• TEXT SHOWN:
::::

Open menu
-->

AWS ElasticSearch Cluster Status

Cloud Conformity allows you to automate the auditing process of this resolution page. Register for a 14 day evaluation and check your compliance level for free!

Start a Free Trial Product features
Performance
efficiency

Risk level: High (not acceptable risk)

Ensure that your AWS ElasticSearch (ES) clusters are healthy, i.e. they all have shard allocation status set to "Green". When an Amazon ES cluster is unhealthy, the shard allocation status is set to "Red", which means that at least one primary shard and its replicas are not allocated to a node. The most common causes of an AWS ES cluster with the status set to "Red" are failed cluster nodes or ElasticSearch process crashes due to a continuous heavy processing load. To get notified in case your Amazon ES clusters become unhealthy and implement a plan to recover them, Cloud Conformity recommends creating AWS CloudWatch alarms that get triggered whenever your clusters health status becomes "Red" for longer than one minute.
The AWS CloudWatch metric used to detect unhealthy ElasticSearch clusters (Red) is:

ClusterStatus.red – which indicates that the primary and replica shards of at least one index are not allocated to nodes within an ES cluster. Relevant statistic: Maximum. Units: Count.

Detecting unhealthy Amazon ES clusters with the status set to "Red" is imperative for your ElasticSearch applications availability. Also, AWS ElasticSearch service stops taking automatic snapshots while the cluster status is set to "Red" and when this status persists for more than 16 days, permanent data loss can occur.

Audit

To identify unhealthy Amazon ElasticSearch (ES) clusters, perform the following actions:

Using AWS Console

01 Sign in to AWS Management Console.

02 Navigate to ElasticSearch (ES) dashboard at https://console.aws.amazon.com/es/.

::::

• DATASET ROWS:
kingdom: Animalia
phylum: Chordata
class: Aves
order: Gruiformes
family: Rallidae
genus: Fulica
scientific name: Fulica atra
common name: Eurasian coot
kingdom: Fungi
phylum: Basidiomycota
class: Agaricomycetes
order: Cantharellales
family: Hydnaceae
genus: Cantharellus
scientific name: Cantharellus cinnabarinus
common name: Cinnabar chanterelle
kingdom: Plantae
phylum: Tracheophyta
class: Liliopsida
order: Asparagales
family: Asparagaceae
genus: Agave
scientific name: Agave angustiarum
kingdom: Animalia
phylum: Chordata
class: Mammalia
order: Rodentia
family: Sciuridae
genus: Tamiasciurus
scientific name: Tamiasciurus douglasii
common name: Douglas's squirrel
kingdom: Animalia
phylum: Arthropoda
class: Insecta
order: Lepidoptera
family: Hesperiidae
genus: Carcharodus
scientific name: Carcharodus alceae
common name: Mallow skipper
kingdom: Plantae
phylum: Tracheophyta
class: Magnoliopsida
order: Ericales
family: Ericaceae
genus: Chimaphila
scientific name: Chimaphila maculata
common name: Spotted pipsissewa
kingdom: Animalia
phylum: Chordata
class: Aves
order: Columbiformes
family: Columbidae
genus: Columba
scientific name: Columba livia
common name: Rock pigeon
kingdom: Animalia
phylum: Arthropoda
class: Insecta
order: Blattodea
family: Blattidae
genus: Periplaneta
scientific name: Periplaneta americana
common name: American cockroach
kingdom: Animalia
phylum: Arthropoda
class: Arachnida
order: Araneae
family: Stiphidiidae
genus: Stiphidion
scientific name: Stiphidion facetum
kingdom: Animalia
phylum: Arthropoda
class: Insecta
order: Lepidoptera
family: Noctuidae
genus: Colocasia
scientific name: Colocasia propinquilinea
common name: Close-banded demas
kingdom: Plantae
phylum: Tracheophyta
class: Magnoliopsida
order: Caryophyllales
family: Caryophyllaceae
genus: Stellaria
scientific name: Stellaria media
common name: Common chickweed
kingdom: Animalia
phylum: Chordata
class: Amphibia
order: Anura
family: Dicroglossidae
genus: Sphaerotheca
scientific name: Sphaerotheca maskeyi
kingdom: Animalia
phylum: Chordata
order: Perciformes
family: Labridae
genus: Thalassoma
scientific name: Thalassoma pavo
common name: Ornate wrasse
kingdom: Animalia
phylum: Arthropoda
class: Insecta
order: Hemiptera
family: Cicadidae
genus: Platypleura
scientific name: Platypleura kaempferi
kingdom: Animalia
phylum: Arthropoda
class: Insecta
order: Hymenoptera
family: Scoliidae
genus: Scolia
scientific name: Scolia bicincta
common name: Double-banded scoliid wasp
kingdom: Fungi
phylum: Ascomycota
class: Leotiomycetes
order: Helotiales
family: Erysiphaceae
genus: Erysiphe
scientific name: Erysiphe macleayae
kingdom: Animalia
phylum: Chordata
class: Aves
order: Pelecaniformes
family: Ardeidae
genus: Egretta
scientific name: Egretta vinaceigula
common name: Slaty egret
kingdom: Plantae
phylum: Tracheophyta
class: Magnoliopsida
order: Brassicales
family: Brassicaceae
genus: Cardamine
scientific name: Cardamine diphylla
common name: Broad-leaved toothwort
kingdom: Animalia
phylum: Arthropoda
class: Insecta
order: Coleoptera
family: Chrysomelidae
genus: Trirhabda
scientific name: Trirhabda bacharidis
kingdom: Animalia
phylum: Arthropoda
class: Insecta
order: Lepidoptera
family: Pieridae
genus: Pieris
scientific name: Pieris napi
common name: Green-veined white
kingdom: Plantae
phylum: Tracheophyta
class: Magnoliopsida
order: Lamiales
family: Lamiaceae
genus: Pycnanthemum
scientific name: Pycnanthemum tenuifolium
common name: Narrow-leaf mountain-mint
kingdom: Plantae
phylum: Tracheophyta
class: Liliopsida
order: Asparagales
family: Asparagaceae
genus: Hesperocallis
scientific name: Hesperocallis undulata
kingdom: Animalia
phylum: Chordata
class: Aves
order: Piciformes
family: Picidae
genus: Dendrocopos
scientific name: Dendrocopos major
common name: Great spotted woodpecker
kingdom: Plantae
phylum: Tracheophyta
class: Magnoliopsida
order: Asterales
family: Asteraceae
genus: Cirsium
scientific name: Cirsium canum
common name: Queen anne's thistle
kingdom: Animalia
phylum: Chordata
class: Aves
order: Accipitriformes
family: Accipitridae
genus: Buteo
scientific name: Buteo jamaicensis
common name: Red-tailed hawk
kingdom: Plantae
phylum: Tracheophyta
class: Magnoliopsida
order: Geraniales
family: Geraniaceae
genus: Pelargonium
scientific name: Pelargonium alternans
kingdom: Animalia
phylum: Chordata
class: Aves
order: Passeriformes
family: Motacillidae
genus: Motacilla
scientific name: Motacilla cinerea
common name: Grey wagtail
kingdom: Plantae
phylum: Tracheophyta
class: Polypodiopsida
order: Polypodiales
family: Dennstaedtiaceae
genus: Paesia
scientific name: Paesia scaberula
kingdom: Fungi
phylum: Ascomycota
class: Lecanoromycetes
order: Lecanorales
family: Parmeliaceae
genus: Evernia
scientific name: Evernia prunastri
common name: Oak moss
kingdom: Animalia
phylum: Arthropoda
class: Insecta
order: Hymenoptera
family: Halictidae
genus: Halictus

::::

• THE TASK:
Please copy out the ElasticSearch cluster status page in full, word for word. Rely only on the ElasticSearch cluster status page, not the records.

• CORRECT RESPONSE:
Open menu
-->

AWS ElasticSearch Cluster Status

Cloud Conformity allows you to automate the auditing process of this resolution page. Register for a 14 day evaluation and check your compliance level for free!

Start a Free Trial Product features
Performance
efficiency

Risk level: High (not acceptable risk)

Ensure that your AWS ElasticSearch (ES) clusters are healthy, i.e. they all have shard allocation status set to "Green". When an Amazon ES cluster is unhealthy, the shard allocation status is set to "Red", which means that at least one primary shard and its replicas are not allocated to a node. The most common causes of an AWS ES cluster with the status set to "Red" are failed cluster nodes or ElasticSearch process crashes due to a continuous heavy processing load. To get notified in case your Amazon ES clusters become unhealthy and implement a plan to recover them, Cloud Conformity recommends creating AWS CloudWatch alarms that get triggered whenever your clusters health status becomes "Red" for longer than one minute.
The AWS CloudWatch metric used to detect unhealthy ElasticSearch clusters (Red) is:

ClusterStatus.red – which indicates that the primary and replica shards of at least one index are not allocated to nodes within an ES cluster. Relevant statistic: Maximum. Units: Count.

Detecting unhealthy Amazon ES clusters with the status set to "Red" is imperative for your ElasticSearch applications availability. Also, AWS ElasticSearch service stops taking automatic snapshots while the cluster status is set to "Red" and when this status persists for more than 16 days, permanent data loss can occur.

Audit

To identify unhealthy Amazon ElasticSearch (ES) clusters, perform the following actions:

Using AWS Console

01 Sign in to AWS Management Console.

02 Navigate to ElasticSearch (ES) dashboard at https://console.aws.amazon.com/es/.